STATED PROBLEM: Reproduce the podcast transcript on fixed income annuities word for word, in full.

GIVEN TEXT:
----
Here's your host, Mike Saunders.
Hello and welcome to this episode of Influential Entrepreneurs.
This is Mike Saunders, the authority positioning coach.
Today we have back with this retirement consultant James Haas, and today we're talking about fixed income annuities.
James, welcome back to the program.
Thanks, Mike, glad to be back.
You know, I think that a lot of times people hear a certain word and their mind immediately goes to something.
You know, it's like, hey, what's the first thing that pops your mind when you hear this word, that word?
And I think annuities is one of those words.
I think that people have preconceived notions or misconceptions.
So get us started with what are annuities and what are some of the misconceptions that people have on annuities.
Yeah, Mike, there's many misconceptions about annuities.
As you know, I've actually been selling annuities for over 40 years, and many people have the misconception about rates and returns, fees, costs, safety, and things such as that.
But actually, we don't promote annuities to be a solve-all investment.
In other words, you don't put all your money in the annuities.
It becomes a part of your portfolio.
and when it's done properly and mixed in with your portfolio of other securities and investments,
it really has a use that can serve one well for safety and income.
----
COLLECTED MATERIAL:
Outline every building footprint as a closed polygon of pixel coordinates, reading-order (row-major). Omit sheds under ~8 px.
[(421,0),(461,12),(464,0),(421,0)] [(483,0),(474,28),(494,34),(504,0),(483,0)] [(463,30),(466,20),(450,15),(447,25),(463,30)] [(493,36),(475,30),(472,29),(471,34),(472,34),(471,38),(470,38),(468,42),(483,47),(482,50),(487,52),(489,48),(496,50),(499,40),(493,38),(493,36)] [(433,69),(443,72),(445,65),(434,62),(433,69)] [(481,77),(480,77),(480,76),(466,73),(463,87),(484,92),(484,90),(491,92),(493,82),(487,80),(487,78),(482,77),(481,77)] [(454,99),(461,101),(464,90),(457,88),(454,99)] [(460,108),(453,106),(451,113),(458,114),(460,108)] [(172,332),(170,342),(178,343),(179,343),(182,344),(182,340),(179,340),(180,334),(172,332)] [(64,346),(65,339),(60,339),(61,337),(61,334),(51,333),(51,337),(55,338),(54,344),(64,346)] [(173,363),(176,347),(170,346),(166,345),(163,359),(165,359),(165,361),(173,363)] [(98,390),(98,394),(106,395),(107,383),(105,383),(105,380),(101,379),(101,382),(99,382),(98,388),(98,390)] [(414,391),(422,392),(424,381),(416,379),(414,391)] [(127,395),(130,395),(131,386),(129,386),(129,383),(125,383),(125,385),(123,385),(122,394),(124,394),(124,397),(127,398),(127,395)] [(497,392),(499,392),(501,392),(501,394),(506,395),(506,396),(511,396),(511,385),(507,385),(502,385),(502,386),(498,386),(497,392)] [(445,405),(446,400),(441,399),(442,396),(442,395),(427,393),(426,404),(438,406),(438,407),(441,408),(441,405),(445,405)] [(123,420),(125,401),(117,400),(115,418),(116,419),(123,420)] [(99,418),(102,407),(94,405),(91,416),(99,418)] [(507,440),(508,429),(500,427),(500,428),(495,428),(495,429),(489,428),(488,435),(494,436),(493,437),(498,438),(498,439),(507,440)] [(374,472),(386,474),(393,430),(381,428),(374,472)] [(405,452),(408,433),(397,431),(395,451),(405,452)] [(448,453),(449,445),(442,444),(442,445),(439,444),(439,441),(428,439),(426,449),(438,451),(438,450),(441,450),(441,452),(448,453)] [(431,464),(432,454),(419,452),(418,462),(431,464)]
----
SOLUTION TO THE EXERCISE:
Here's your host, Mike Saunders.
Hello and welcome to this episode of Influential Entrepreneurs.
This is Mike Saunders, the authority positioning coach.
Today we have back with this retirement consultant James Haas, and today we're talking about fixed income annuities.
James, welcome back to the program.
Thanks, Mike, glad to be back.
You know, I think that a lot of times people hear a certain word and their mind immediately goes to something.
You know, it's like, hey, what's the first thing that pops your mind when you hear this word, that word?
And I think annuities is one of those words.
I think that people have preconceived notions or misconceptions.
So get us started with what are annuities and what are some of the misconceptions that people have on annuities.
Yeah, Mike, there's many misconceptions about annuities.
As you know, I've actually been selling annuities for over 40 years, and many people have the misconception about rates and returns, fees, costs, safety, and things such as that.
But actually, we don't promote annuities to be a solve-all investment.
In other words, you don't put all your money in the annuities.
It becomes a part of your portfolio.
and when it's done properly and mixed in with your portfolio of other securities and investments,
it really has a use that can serve one well for safety and income.